INSTRUCTION >> An exact transcript of the records is what this task asks for.

[Data excerpts]
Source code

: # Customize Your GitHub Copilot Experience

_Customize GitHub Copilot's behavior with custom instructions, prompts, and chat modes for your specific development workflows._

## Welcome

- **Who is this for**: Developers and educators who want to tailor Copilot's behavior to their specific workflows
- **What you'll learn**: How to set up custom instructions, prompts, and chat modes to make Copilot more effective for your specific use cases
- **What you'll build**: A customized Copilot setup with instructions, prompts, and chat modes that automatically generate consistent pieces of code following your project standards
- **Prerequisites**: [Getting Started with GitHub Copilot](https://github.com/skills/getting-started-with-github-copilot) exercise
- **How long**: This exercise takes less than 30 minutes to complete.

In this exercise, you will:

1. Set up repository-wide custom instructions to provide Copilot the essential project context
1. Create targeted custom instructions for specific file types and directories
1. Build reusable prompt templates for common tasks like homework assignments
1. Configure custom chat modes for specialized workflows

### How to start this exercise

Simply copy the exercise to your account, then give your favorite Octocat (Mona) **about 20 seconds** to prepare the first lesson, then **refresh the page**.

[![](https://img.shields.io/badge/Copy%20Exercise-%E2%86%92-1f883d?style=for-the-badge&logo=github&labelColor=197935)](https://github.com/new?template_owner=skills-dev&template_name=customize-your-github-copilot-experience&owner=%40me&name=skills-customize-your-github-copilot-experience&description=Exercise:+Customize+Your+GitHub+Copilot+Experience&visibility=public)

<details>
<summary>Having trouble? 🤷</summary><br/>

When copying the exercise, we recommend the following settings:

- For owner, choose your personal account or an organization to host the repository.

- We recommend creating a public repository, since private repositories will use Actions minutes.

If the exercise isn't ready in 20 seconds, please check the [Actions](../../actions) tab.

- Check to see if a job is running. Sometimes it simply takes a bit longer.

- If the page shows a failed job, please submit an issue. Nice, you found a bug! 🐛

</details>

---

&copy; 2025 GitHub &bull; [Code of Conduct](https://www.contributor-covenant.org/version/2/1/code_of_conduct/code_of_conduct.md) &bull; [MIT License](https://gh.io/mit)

OUTPUT OF THE EXERCISE >>
Source code

: # Customize Your GitHub Copilot Experience

_Customize GitHub Copilot's behavior with custom instructions, prompts, and chat modes for your specific development workflows._

## Welcome

- **Who is this for**: Developers and educators who want to tailor Copilot's behavior to their specific workflows
- **What you'll learn**: How to set up custom instructions, prompts, and chat modes to make Copilot more effective for your specific use cases
- **What you'll build**: A customized Copilot setup with instructions, prompts, and chat modes that automatically generate consistent pieces of code following your project standards
- **Prerequisites**: [Getting Started with GitHub Copilot](https://github.com/skills/getting-started-with-github-copilot) exercise
- **How long**: This exercise takes less than 30 minutes to complete.

In this exercise, you will:

1. Set up repository-wide custom instructions to provide Copilot the essential project context
1. Create targeted custom instructions for specific file types and directories
1. Build reusable prompt templates for common tasks like homework assignments
1. Configure custom chat modes for specialized workflows

### How to start this exercise

Simply copy the exercise to your account, then give your favorite Octocat (Mona) **about 20 seconds** to prepare the first lesson, then **refresh the page**.

[![](https://img.shields.io/badge/Copy%20Exercise-%E2%86%92-1f883d?style=for-the-badge&logo=github&labelColor=197935)](https://github.com/new?template_owner=skills-dev&template_name=customize-your-github-copilot-experience&owner=%40me&name=skills-customize-your-github-copilot-experience&description=Exercise:+Customize+Your+GitHub+Copilot+Experience&visibility=public)

<details>
<summary>Having trouble? 🤷</summary><br/>

When copying the exercise, we recommend the following settings:

- For owner, choose your personal account or an organization to host the repository.

- We recommend creating a public repository, since private repositories will use Actions minutes.

If the exercise isn't ready in 20 seconds, please check the [Actions](../../actions) tab.

- Check to see if a job is running. Sometimes it simply takes a bit longer.

- If the page shows a failed job, please submit an issue. Nice, you found a bug! 🐛

</details>

---

&copy; 2025 GitHub &bull; [Code of Conduct](https://www.contributor-covenant.org/version/2/1/code_of_conduct/code_of_conduct.md) &bull; [MIT License](https://gh.io/mit)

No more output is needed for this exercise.